A l’issue de longues audiences et d’un sévère réquisitoire, Ahmed Ouyahia et Abdelmalek Sellal ont écopé d’une peine respective de 15 et 12 ans de prison, alors que Abdessalem Bouchouareb, en fuite à l’étranger, a été condamné à une peine maximale de 20 ans de prison assortie d’un mandat d’arrêt international. Pour leur part, Mahdjoub Bedda et Youcef Yousfi se sont vu infliger une peine de 10 ans de prison.

Le tribunal a prononcé une peine de 7 ans de prison ferme avec saisie de leurs biens contre les hommes d’affaires Ali Haddad et Ahmed Mazouz, alors que Hacène Arbaoui a écopé de 6 ans de prison.
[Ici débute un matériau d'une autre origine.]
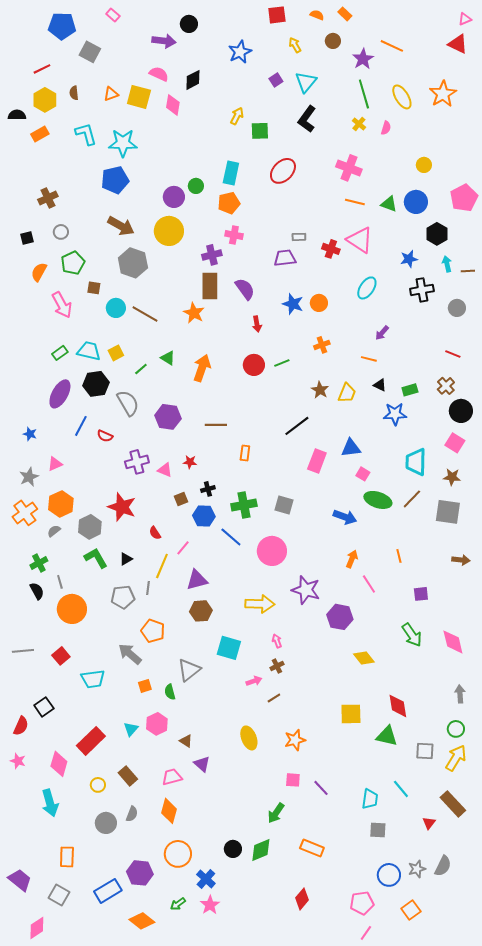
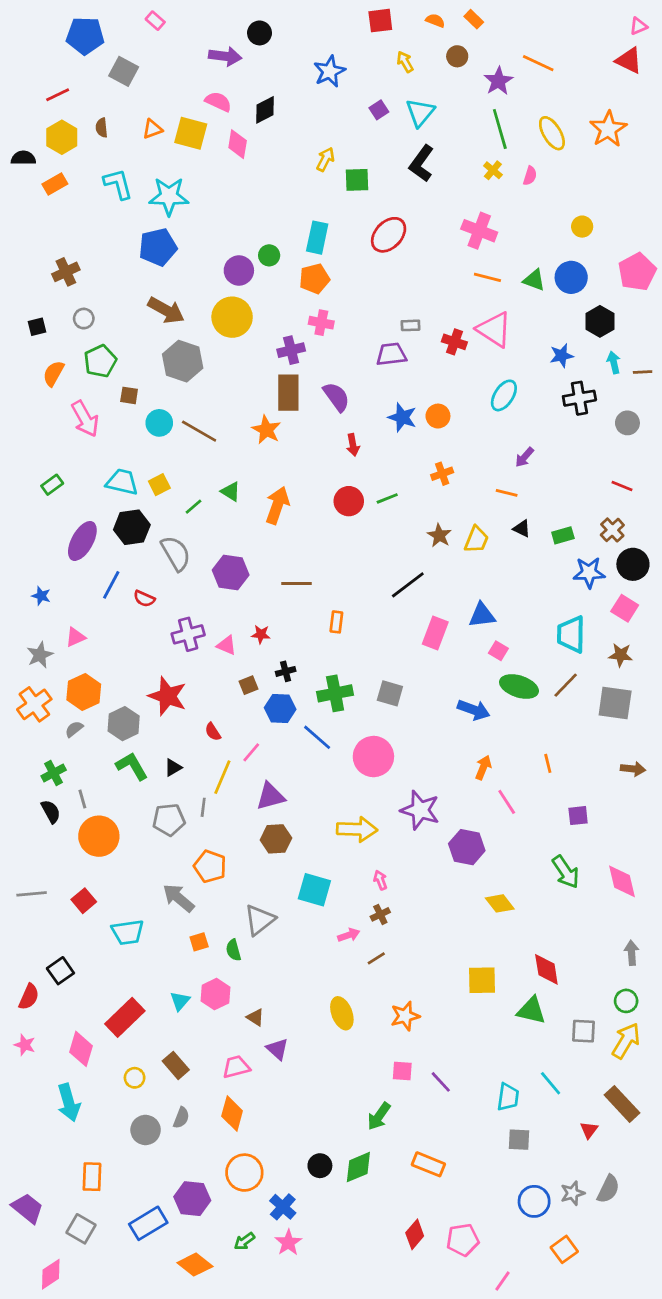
green rectangle: (60, 353) -> (52, 485), moved
blue star: (395, 414) -> (589, 573), moved
pink pentagon: (362, 903) -> (463, 1240), moved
Mohamed Bairi, quant à lui, a été condamné à 3 ans de prison ferme, l’ex-wali de Boumerdès, Yamina Zerhouni, a été condamnée à une peine de 5 ans de prison ferme et Amine Tira à 5 ans de prison.

Fares Sellal, fils de Abdelmalek Sellal, et l’ex-PDG de la BNA, Achour Aboud, ont écopé d’une peine de 3 ans de prison ferme, alors que Hadj Saïd Malek et Chaid Hamoud, liés à la collecte de fonds pour la campagne électorale, ont été condamnés à 2 années de prison, dont une avec sursis. Pour la première fois dans les tribunaux, le verdict fait état de la confiscation de tous les biens des deux ex-Premiers ministres, Ahmed Ouyahia et Abdelmalek Sellal, auxquels de lourdes amendes ont été infligées.

Mieux encore. Le tribunal a exigé des ministres et hommes d’affaires incriminés de verser au Trésor public, constitué en tant que partie civile dans le procès, la somme de 20 milliards de dinars à titre de dédommagement et condamné Ahmed Ouyahia, les anciens ministres de l’Industrie, Abdessalem Bouchouareb, Youcef Yousfi et Mahdjoub Bedda, et Amine Tira (fonctionnaire du ministère de l’Industrie) à verser à la partie civile représentée par Abdelhamid Achaïbou (propriétaire de KIA) un montant de 2 milliards de dinars à titre de dédommagement.

Il a également condamné Ahmed Ouyahia, Abdessalem Bouchouareb, Youcef Yousfi et Mahdjoub Bedda à verser une indemnisation de 500 millions de dinars au groupe Emin Auto, de 100 millions de dinars au groupe Cevital et de 200 millions au groupe Achaïbou Abderrahmane.

Ce procès a vu également la convocation, sur demande du procureur, de Saïd Bouteflika, frère et conseiller du Président déchu, en détention à la prison militaire de Blida, pour être entendu comme témoin sur la question du financement occulte de la campagne électorale du 5e mandat, mais, une fois arrivé à l’audience, il a refusé de répondre aux questions du juge. Peut-on espérer de nouvelles révélations lors de ce nouveau procès ? La question reste posée.